Нам всем нужно многое исцелить. Хорошая новость в том,
— Прости, — хрипло шепчет он, опуская руку со стены, чтобы взять мою. Он прижимает её к груди с почти болезненной хваткой.
— Почему ты извиняешься передо мной? — он не должен извиняться за то, что сделал сегодня вечером. Я уже сказала ему, что поддерживаю его выбор. Черт, после того, как Адриан заговорил с Паксом, был момент, когда я думала, что именно я столкну его в глубокую могилу. Единственная причина, по которой я этого не сделала, заключалась в том, что я знала, что Рафферти нуждался в этом закрытии больше, чем я.
— Потому что я винил тебя в том, что произошло. Я винил тебя и причинил тебе боль. То, что я сделал и сказал тебе…Черт! — рука, все еще лежащая на стене, сжимается в кулак, и он бьет костяшками пальцев по мрамору.
Освободив хватку от его туловища, я оборачиваюсь вокруг его высокого тела и оказываюсь прямо перед ним. Его подбородок все еще прижат к груди, и я хватаю его лицо, приподнимая его, чтобы он посмотрел на меня. Брызги воды омывают мои волосы и стекают по лбу и щекам. Мои глаза моргают, когда капли прилипают к ресницам.

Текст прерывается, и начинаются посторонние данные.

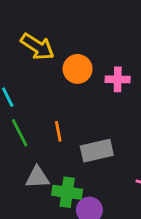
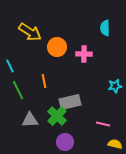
orange line: (58, 131) -> (44, 81), moved
green cross: (67, 192) -> (57, 116), moved, turned 36

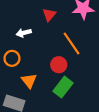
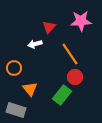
white arrow: (24, 33) -> (35, 44), moved
red circle: (59, 65) -> (75, 77), moved

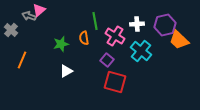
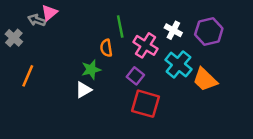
white cross: (137, 24) -> (173, 30), turned 32
orange trapezoid: (179, 40) -> (205, 80), moved
green star: (61, 44) -> (91, 70), moved

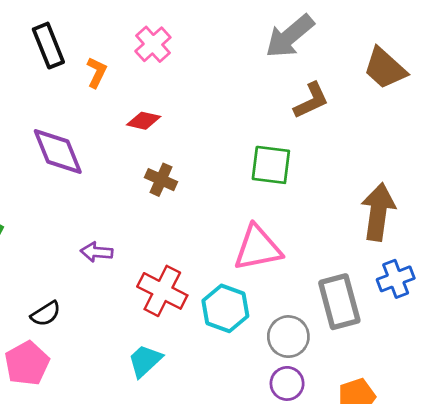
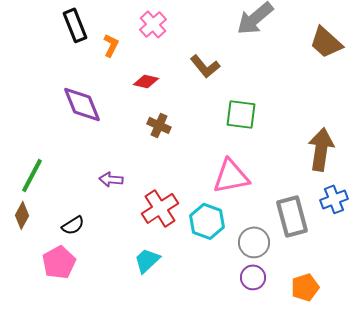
brown L-shape: (311, 101) -> (205, 66), moved, turned 76
red cross: (162, 291) -> (160, 208), turned 30

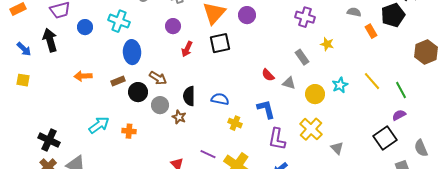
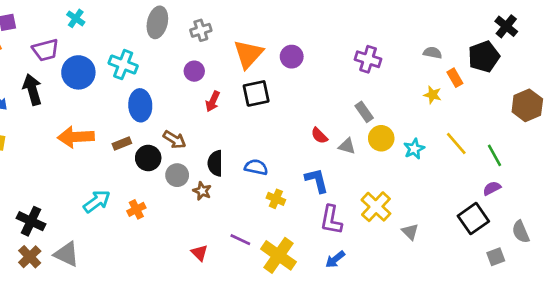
blue circle: (85, 27) -> (78, 72), size x1.6
yellow star: (327, 44) -> (433, 95), moved
orange arrow: (83, 76) -> (76, 137), size x1.5
yellow circle: (315, 94) -> (381, 138), moved
orange cross: (129, 131) -> (136, 209), turned -32

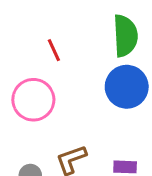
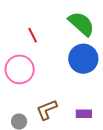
green semicircle: (125, 36) -> (81, 24), turned -44

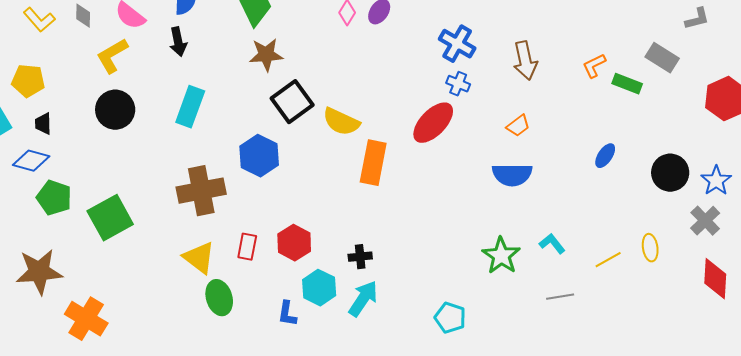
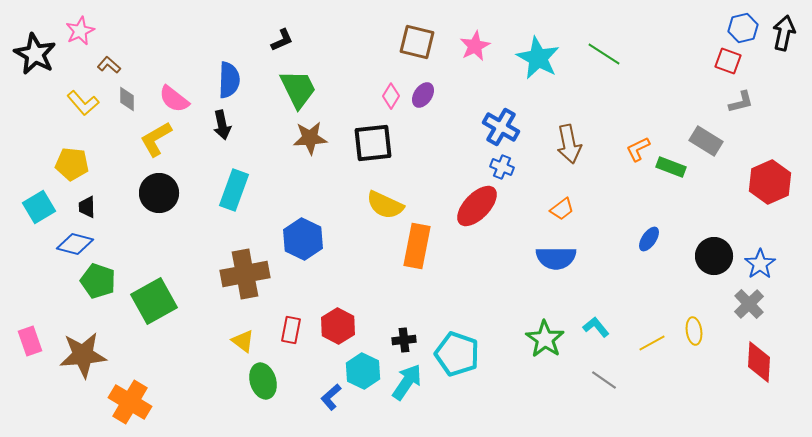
black square: (292, 102) -> (373, 143), moved, turned 30
yellow triangle: (199, 258) -> (243, 341), size x0.7
gray line: (560, 297) -> (604, 380), turned 44
blue L-shape: (287, 314) -> (331, 397), turned 40
cyan pentagon: (450, 318) -> (457, 354), moved, size x1.4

— То, что произошло, было несправедливо. Любому из нас. То, как ты обращался со мной, было… ужасно, но ты не знал. Я солгала тебе, а ты отреагировал той информацией, которая у тебя была. Я не могу винить тебя за это. Это было несправедливо, но я понимаю, почему ты сделал то, что сделал, — он снова пытается отвести взгляд, но я заставляю его держать голову высоко.
Стены, которые он построил, чтобы не пускать всех, рухнули, а в его голубых глазах есть уязвимость, которая редко бывает.
— Если я тебя не виню и могу простить, то тебе нужно простить себя, — для всего.
Он опускает свой лоб на мой, и его руки нежно сжимают обе стороны моей шеи.
— Пожалуйста, просто позволь мне сказать это в любом случае. Мне нужно.
— Хорошо.
Его большой палец скользит взад и вперед по моей челюсти, и я не могу понять, делает ли он это, чтобы утешить меня или себя.
— Мне чертовски жаль, Пози. Кажется, что этих слов недостаточно, и, вероятно, они не будут такими в течение долгого времени, но я буду продолжать говорить их тебе, пока они не появятся.
Мои руки опускаются, и я могу обхватить его бока.
— Они что-то значат, Рафф. Они значат все, — я давно смирилась с тем, что он, возможно, никогда не узнает правду и что мы никогда не найдем дорогу снова вместе, но тот факт, что мы добрались сюда, — это больше, чем я могла позволить себе надеяться. — Эти слова означают, что у нас есть будущее, и это все, что я хочу, — все, что мне нужно.
Он отстраняется и убирает с лица уже мокрые пряди волос.
— Хорошо, потому что я не собираюсь отпускать тебя снова. Я потерял тебя однажды и отказываюсь делать это снова. Ты чертовски моя, бабочка. Я смею кого-нибудь попытаться забрать тебя у меня.